Document segment -

□ □ □ □ □ □ □

Given
that the recent ruling of the Supreme Court of India with regard to gay
sex has generated much controversy, the essay attempts to explore a
moral and political perspective of a concerned citizen. To this end, the
essay makes a distinction between moral norm and legal system of a
given society, which is followed by a brief rehearse of the history of
the subject matter. The essay ends by making a distinction between the
need to decriminalize an action which does not necessarily have to lead
onto legalization of the same action.
Moral norm vs. Legal system.
In the absence of any moral law, human
society will descend into chaos. Moral law is an essential element for a
flourishing human society. There are certain human actions which will
find a general consensus about their moral nature. Rape or murder are
examples generally agreed to be evil by rational minds. Thus rape or
murder are actions where moral disapproval have been codified in the
legal system of a given nation-state. This is a situation where moral
norm of a given society is in congruency with the legal system of the
same society.
The moral disapproval of an action of an
agent, however, is not always in congruency with the legal system of a
given society. This is to mean that an action may be considered immoral
yet it may not be codified as unlawful or illegal by that given society.

□ □ □ □ □ □ □

Material shown -
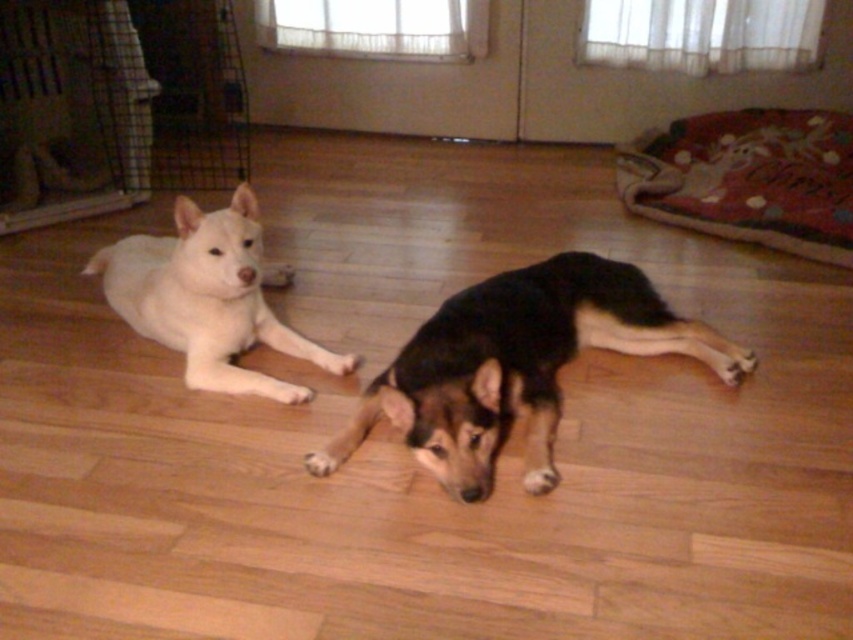
You are a dog owner who wants to buy a new dog bed. The bed is designed to accommodate taller dogs. Based on the scene, which dog would need a taller bed between the black fur dog at center and the white fur dog at left?

The black fur dog at center is much taller than the white fur dog at left, so it would need a taller bed.

You are standing in the room and want to pick up an object located at point (253, 260). However, there is an obstacle at point (740, 365) blocking your path. Can you reach the desired point without moving the obstacle?

Point (740, 365) is further to the camera than point (253, 260), so the obstacle at point (740, 365) is behind the desired point. Therefore, you can reach the desired point without moving the obstacle.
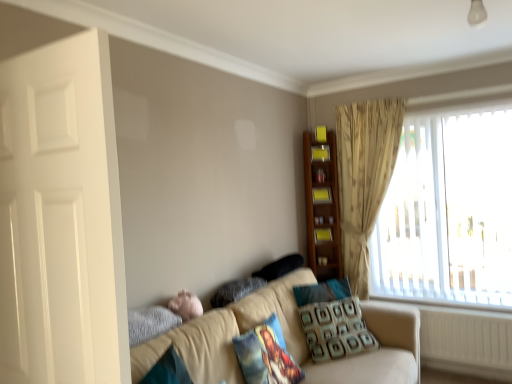
Question: Is wooden shelf at upper right, the 3th shelf in the bottom-to-top sequence, surrounded by velvety gray pillow at lower center, the third pillow from the back?

Choices:
 (A) no
 (B) yes

Answer: (A)

Question: Considering the relative sizes of velvety gray pillow at lower center, which is counted as the 2th pillow, starting from the front, and wooden shelf at upper right, which is the first shelf in top-to-bottom order, in the image provided, is velvety gray pillow at lower center, which is counted as the 2th pillow, starting from the front, thinner than wooden shelf at upper right, which is the first shelf in top-to-bottom order,?

Choices:
 (A) no
 (B) yes

Answer: (A)

Question: Is velvety gray pillow at lower center, the third pillow from the back, to the left of wooden shelf at upper right, the 3th shelf in the bottom-to-top sequence, from the viewer's perspective?

Choices:
 (A) yes
 (B) no

Answer: (A)

Question: Is velvety gray pillow at lower center, the third pillow from the back, behind wooden shelf at upper right, the 3th shelf in the bottom-to-top sequence?

Choices:
 (A) no
 (B) yes

Answer: (A)

Question: From a real-world perspective, is velvety gray pillow at lower center, the third pillow from the back, located higher than wooden shelf at upper right, the 3th shelf in the bottom-to-top sequence?

Choices:
 (A) yes
 (B) no

Answer: (B)

Question: Is velvety gray pillow at lower center, which is counted as the 2th pillow, starting from the front, taller than wooden shelf at upper right, which is the first shelf in top-to-bottom order?

Choices:
 (A) yes
 (B) no

Answer: (B)

Question: Is velvety gray pillow at lower center, the third pillow from the back, oriented away from patterned fabric pillow at lower right, which is counted as the third pillow, starting from the front?

Choices:
 (A) no
 (B) yes

Answer: (A)

Question: Is velvety gray pillow at lower center, the third pillow from the back, bigger than patterned fabric pillow at lower right, the second pillow when ordered from back to front?

Choices:
 (A) no
 (B) yes

Answer: (A)

Question: Can you confirm if velvety gray pillow at lower center, the third pillow from the back, is wider than patterned fabric pillow at lower right, which is counted as the third pillow, starting from the front?

Choices:
 (A) yes
 (B) no

Answer: (B)

Question: Considering the relative positions of velvety gray pillow at lower center, the third pillow from the back, and patterned fabric pillow at lower right, which is counted as the third pillow, starting from the front, in the image provided, is velvety gray pillow at lower center, the third pillow from the back, behind patterned fabric pillow at lower right, which is counted as the third pillow, starting from the front,?

Choices:
 (A) yes
 (B) no

Answer: (B)

Question: Is there a large distance between velvety gray pillow at lower center, the third pillow from the back, and patterned fabric pillow at lower right, which is counted as the third pillow, starting from the front?

Choices:
 (A) no
 (B) yes

Answer: (A)

Question: Can patterned fabric pillow at lower right, the second pillow when ordered from back to front, be found inside velvety gray pillow at lower center, which is counted as the 2th pillow, starting from the front?

Choices:
 (A) no
 (B) yes

Answer: (A)

Question: Can you confirm if beige fabric couch at lower center is thinner than pink plush at lower left?

Choices:
 (A) no
 (B) yes

Answer: (A)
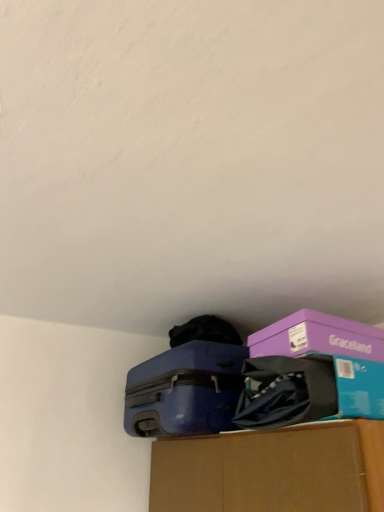
At what (x,y) coordinates should I click in order to perform the action: click on matte blue suitcase at center. Please return your answer as a coordinate pair (x, y). Looking at the image, I should click on (185, 391).

What are the coordinates of `purple cardboard box at upper right` in the screenshot? It's located at (318, 337).

The height and width of the screenshot is (512, 384). What do you see at coordinates (332, 356) in the screenshot?
I see `matte purple storage box at center` at bounding box center [332, 356].

Identify the location of matte blue suitcase at center. (185, 391).

Could you tell me if purple cardboard box at upper right is turned towards matte purple storage box at center?

No, purple cardboard box at upper right is not aimed at matte purple storage box at center.

Is purple cardboard box at upper right directly adjacent to matte purple storage box at center?

Yes, purple cardboard box at upper right is next to matte purple storage box at center.

From a real-world perspective, which object rests below the other?

matte purple storage box at center, from a real-world perspective.

Is the depth of purple cardboard box at upper right less than that of matte purple storage box at center?

No, purple cardboard box at upper right is further to the viewer.

Is purple cardboard box at upper right to the left of matte blue suitcase at center from the viewer's perspective?

No, purple cardboard box at upper right is not to the left of matte blue suitcase at center.

From a real-world perspective, who is located lower, purple cardboard box at upper right or matte blue suitcase at center?

matte blue suitcase at center.

Which of these two, purple cardboard box at upper right or matte blue suitcase at center, is bigger?

matte blue suitcase at center.

What's the angular difference between purple cardboard box at upper right and matte blue suitcase at center's facing directions?

The angle between the facing direction of purple cardboard box at upper right and the facing direction of matte blue suitcase at center is 4.71 degrees.

Can you confirm if matte blue suitcase at center is positioned to the right of purple cardboard box at upper right?

No.

Looking at this image, how different are the orientations of matte blue suitcase at center and purple cardboard box at upper right in degrees?

The facing directions of matte blue suitcase at center and purple cardboard box at upper right are 4.71 degrees apart.

Is matte blue suitcase at center completely or partially outside of purple cardboard box at upper right?

Yes, matte blue suitcase at center is located beyond the bounds of purple cardboard box at upper right.

Is matte blue suitcase at center facing towards purple cardboard box at upper right?

No.

From a real-world perspective, which is physically below, matte purple storage box at center or purple cardboard box at upper right?

From a 3D spatial view, matte purple storage box at center is below.

Does point (371, 350) come in front of point (311, 328)?

Yes.

Can you confirm if matte purple storage box at center is thinner than purple cardboard box at upper right?

No, matte purple storage box at center is not thinner than purple cardboard box at upper right.

Between matte blue suitcase at center and matte purple storage box at center, which one appears on the left side from the viewer's perspective?

Positioned to the left is matte blue suitcase at center.

This screenshot has width=384, height=512. Find the location of `suitcase above the matte purple storage box at center (from a real-world perspective)`. suitcase above the matte purple storage box at center (from a real-world perspective) is located at coordinates (185, 391).

Does matte blue suitcase at center lie behind matte purple storage box at center?

Yes, it is behind matte purple storage box at center.

Is matte purple storage box at center aimed at matte blue suitcase at center?

No, matte purple storage box at center is not facing towards matte blue suitcase at center.

Can matte blue suitcase at center be found inside matte purple storage box at center?

No, matte blue suitcase at center is not inside matte purple storage box at center.

From the image's perspective, which one is positioned lower, matte purple storage box at center or matte blue suitcase at center?

matte blue suitcase at center, from the image's perspective.

Where is `storage box on the right of purple cardboard box at upper right`? This screenshot has width=384, height=512. storage box on the right of purple cardboard box at upper right is located at coordinates (332, 356).

At what (x,y) coordinates should I click in order to perform the action: click on suitcase that appears on the left of purple cardboard box at upper right. Please return your answer as a coordinate pair (x, y). Image resolution: width=384 pixels, height=512 pixels. Looking at the image, I should click on (185, 391).

Considering their positions, is purple cardboard box at upper right positioned further to matte blue suitcase at center than matte purple storage box at center?

Answer: matte purple storage box at center lies further to matte blue suitcase at center than the other object.

From the image, which object appears to be nearer to matte purple storage box at center, purple cardboard box at upper right or matte blue suitcase at center?

purple cardboard box at upper right is positioned closer to the anchor matte purple storage box at center.

Which object lies nearer to the anchor point purple cardboard box at upper right, matte purple storage box at center or matte blue suitcase at center?

Based on the image, matte purple storage box at center appears to be nearer to purple cardboard box at upper right.

When comparing their distances from matte purple storage box at center, does matte blue suitcase at center or purple cardboard box at upper right seem further?

matte blue suitcase at center.

When comparing their distances from matte blue suitcase at center, does matte purple storage box at center or purple cardboard box at upper right seem closer?

Based on the image, purple cardboard box at upper right appears to be nearer to matte blue suitcase at center.

In the scene shown: Estimate the real-world distances between objects in this image. Which object is further from purple cardboard box at upper right, matte blue suitcase at center or matte purple storage box at center?

Result: Among the two, matte blue suitcase at center is located further to purple cardboard box at upper right.

Find the location of `box between matte blue suitcase at center and matte purple storage box at center`. box between matte blue suitcase at center and matte purple storage box at center is located at coordinates (318, 337).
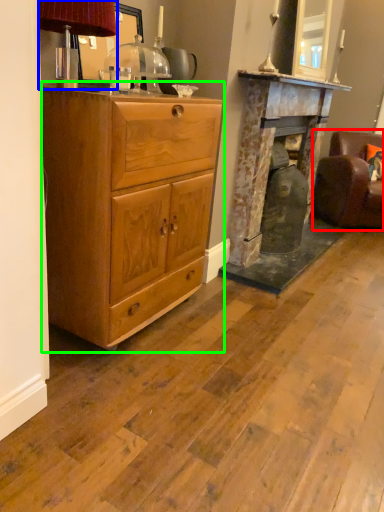
Question: Which object is the farthest from swivel chair (highlighted by a red box)? Choose among these: table lamp (highlighted by a blue box) or chest of drawers (highlighted by a green box).

Choices:
 (A) table lamp
 (B) chest of drawers

Answer: (A)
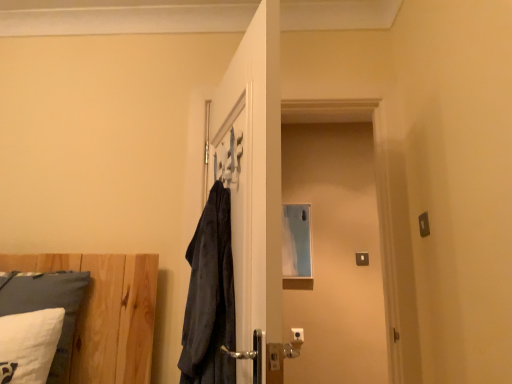
The height and width of the screenshot is (384, 512). What do you see at coordinates (47, 305) in the screenshot? I see `white soft pillow at lower left` at bounding box center [47, 305].

This screenshot has height=384, width=512. Identify the location of white soft pillow at lower left. (47, 305).

Image resolution: width=512 pixels, height=384 pixels. Describe the element at coordinates (335, 244) in the screenshot. I see `transparent glass screen door at center` at that location.

Locate an element on the screen. The image size is (512, 384). transparent glass screen door at center is located at coordinates (335, 244).

Where is `white soft pillow at lower left`? The width and height of the screenshot is (512, 384). white soft pillow at lower left is located at coordinates pyautogui.click(x=47, y=305).

Between transparent glass screen door at center and white soft pillow at lower left, which one appears on the left side from the viewer's perspective?

Positioned to the left is white soft pillow at lower left.

In the image, is transparent glass screen door at center positioned in front of or behind white soft pillow at lower left?

transparent glass screen door at center is positioned farther from the viewer than white soft pillow at lower left.

Is point (381, 376) in front of point (77, 282)?

No, it is not.

Consider the image. From the image's perspective, is transparent glass screen door at center located above or below white soft pillow at lower left?

Based on their image positions, transparent glass screen door at center is located above white soft pillow at lower left.

From a real-world perspective, is transparent glass screen door at center located beneath white soft pillow at lower left?

Actually, transparent glass screen door at center is physically above white soft pillow at lower left in the real world.

Can you confirm if transparent glass screen door at center is wider than white soft pillow at lower left?

In fact, transparent glass screen door at center might be narrower than white soft pillow at lower left.

In terms of height, does transparent glass screen door at center look taller or shorter compared to white soft pillow at lower left?

transparent glass screen door at center is taller than white soft pillow at lower left.

Is transparent glass screen door at center smaller than white soft pillow at lower left?

Actually, transparent glass screen door at center might be larger than white soft pillow at lower left.

Is transparent glass screen door at center located outside white soft pillow at lower left?

Indeed, transparent glass screen door at center is completely outside white soft pillow at lower left.

Are transparent glass screen door at center and white soft pillow at lower left beside each other?

transparent glass screen door at center is not next to white soft pillow at lower left, and they're not touching.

□ □ □ □ □ □ □

List of tasks -
[A] Transcribe the essay on moral norms and the law between "The moral disapproval" and "that given society.", inclusive.
[B] Could you carry on the essay on moral norms and the law with the passage that would follow its last sentence?

Responses by item number -
[A]
The moral disapproval of an action of an
agent, however, is not always in congruency with the legal system of a
given society. This is to mean that an action may be considered immoral
yet it may not be codified as unlawful or illegal by that given society.

[B]
This is because the codified legal system of any given society cannot
incorporate and inquire into every aspect of human action. For example, a
priest who demands rupees fifty thousand as fee or wage for solemnizing
a marriage may be considered greedy and immoral. But the legal system
would be incompetent in dealing such a matter. The legal system would
also be silent on consensual fornication or adultery between two adults;
or for that matter on heavy petting between two unmarried adult lovers.
Yet these are actions that would be considered morally disgraceful in
Indian sub-continent. These examples thus seek to underscore that there
are times when moral norms of a society does not always get codified
into the legal system of that given society; legal system stops short of
reaching to that extent moral norm sometime would extend to.
Freedom and Section 377 of IPC
In the second half of the 19th century
the colonial power criminalized homosexual act, not homosexual urge. It
means that anyone engaging in such act would be punished under the law.
Independent India continues to maintain the law until today. In 2006,
Vikram Seth, a noted author wrote an open letter, which was signed many
intellectual figures and social activists, seeking support for the
decriminalization of “consensual sexual acts between adults of the same
sex.” The letter urges readers to collectively fight against human right
abuse and restraint upon individual freedom. In a separate letter Nobel
laureaute Amartya Sen too came out in support of Seth, arguing that
section 377 of the Indian Penal Code stifles human freedom and thus go
against the notion of human right.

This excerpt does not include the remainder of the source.